Parliament Speaker Papuashvili: Names of 7,000 Georgians who pushed for "second front" are still there for all to see
“Just two days after the war in Ukraine began, the first calls emerged demanding that Georgia open a “second front” against Russia and enter the armed conflict directly. Cynical and provocative appeals rang out from Kyiv: “Georgians, the weather is lovely, perhaps you should take a stroll through Tskhinvali and Sukhumi… bring your tanks along… Russia’s arms are short… go on, Georgia, it’s time,” writes Georgian Parliament Speaker Shalva Papuashvili on social media.
According to Papuashvili, what followed was a campaign of manufactured shame directed at Georgia for refusing to impose sanctions on Russia and declining to mobilise volunteers, accompanied by wishes for the “fire of bombs” and calls to seize the “window of opportunity” created by a Russia supposedly on the brink of defeat.
“This campaign was not orchestrated by a mere handful of fifth-column figures.
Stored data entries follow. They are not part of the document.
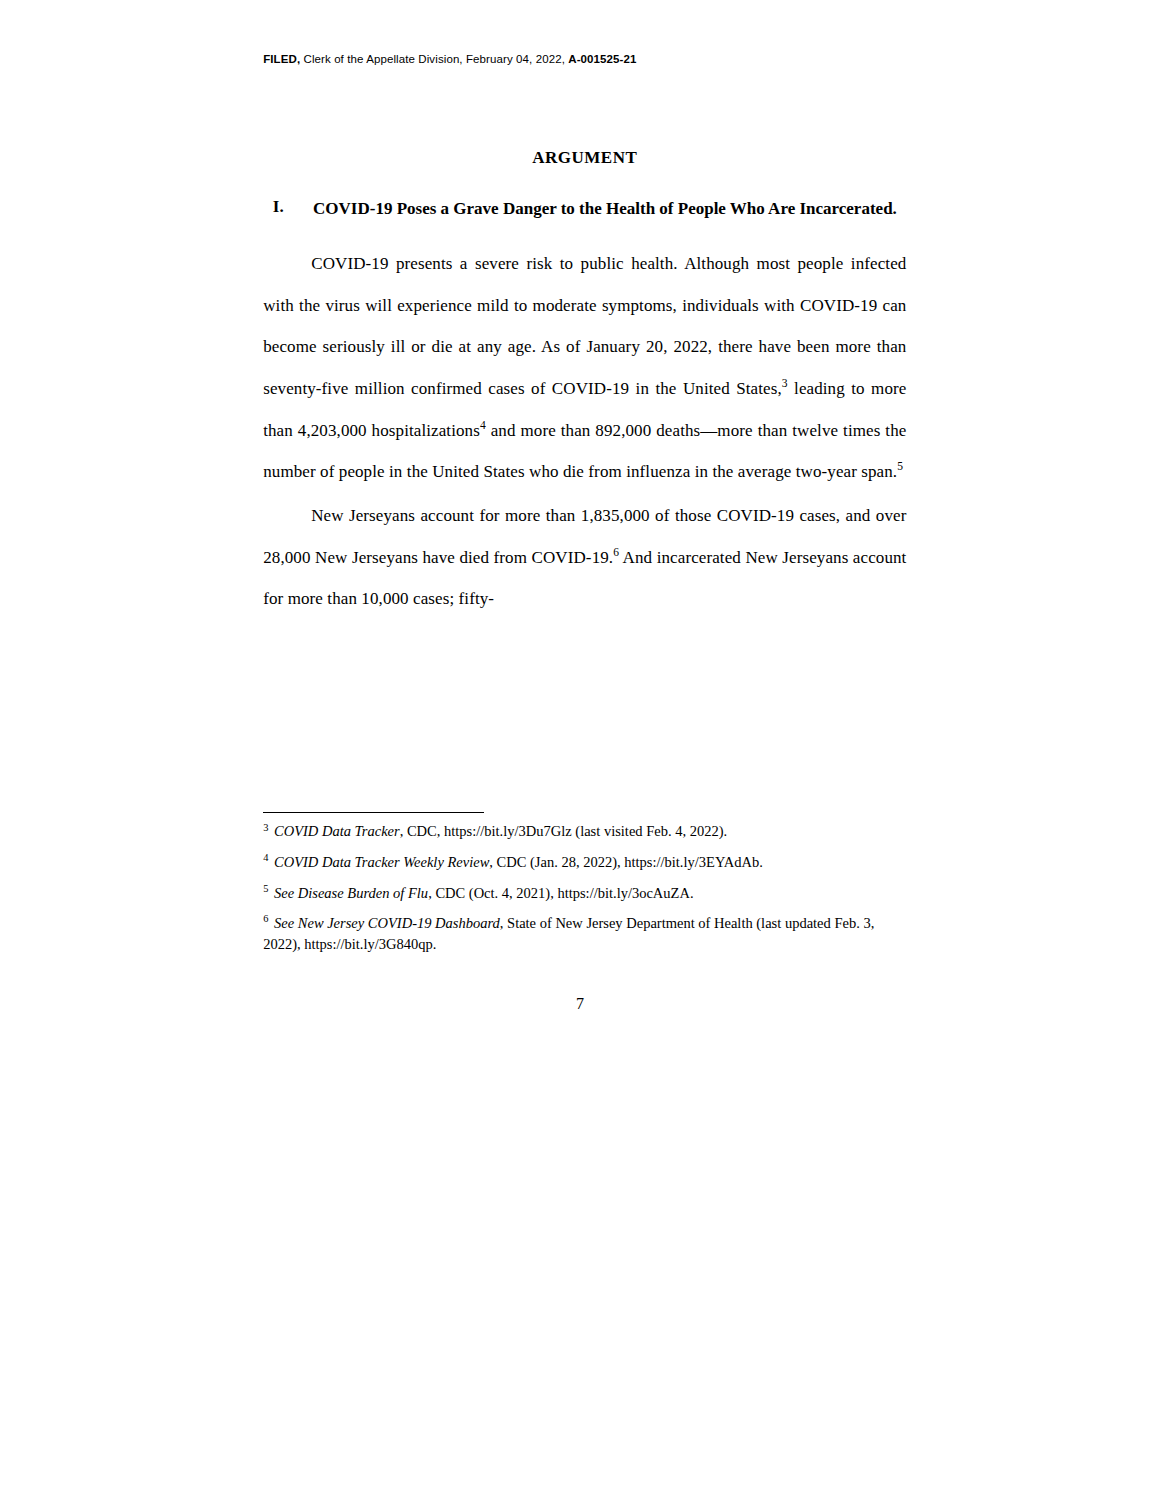FILED, Clerk of the Appellate Division, February 04, 2022, A-001525-21
ARGUMENT
I. COVID-19 Poses a Grave Danger to the Health of People Who Are Incarcerated.
COVID-19 presents a severe risk to public health. Although most people infected with the virus will experience mild to moderate symptoms, individuals with COVID-19 can become seriously ill or die at any age. As of January 20, 2022, there have been more than seventy-five million confirmed cases of COVID-19 in the United States,3 leading to more than 4,203,000 hospitalizations4 and more than 892,000 deaths—more than twelve times the number of people in the United States who die from influenza in the average two-year span.5
New Jerseyans account for more than 1,835,000 of those COVID-19 cases, and over 28,000 New Jerseyans have died from COVID-19.6 And incarcerated New Jerseyans account for more than 10,000 cases; fifty-
3 COVID Data Tracker, CDC, https://bit.ly/3Du7Glz (last visited Feb. 4, 2022).
4 COVID Data Tracker Weekly Review, CDC (Jan. 28, 2022), https://bit.ly/3EYAdAb.
5 See Disease Burden of Flu, CDC (Oct. 4, 2021), https://bit.ly/3ocAuZA.
6 See New Jersey COVID-19 Dashboard, State of New Jersey Department of Health (last updated Feb. 3, 2022), https://bit.ly/3G840qp.
7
Social media still holds the names and surnames of the 7,000 Georgians who joined the call for a second front and turned it into an instrument of political pressure against Georgia’s government.
Among that seven-thousand-strong army marching against Georgia’s own interests, you will find politicians and NGO workers, journalists and chefs, students and academics.
Since that day, we have encountered these same 7,000 Georgians, waving someone else’s flag, time and again: now as cheerleaders for Molotov cocktails, now as architects of a ‘Nepal scenario,’ and above all, as a persistent source of daily venom and hatred poisoning public life.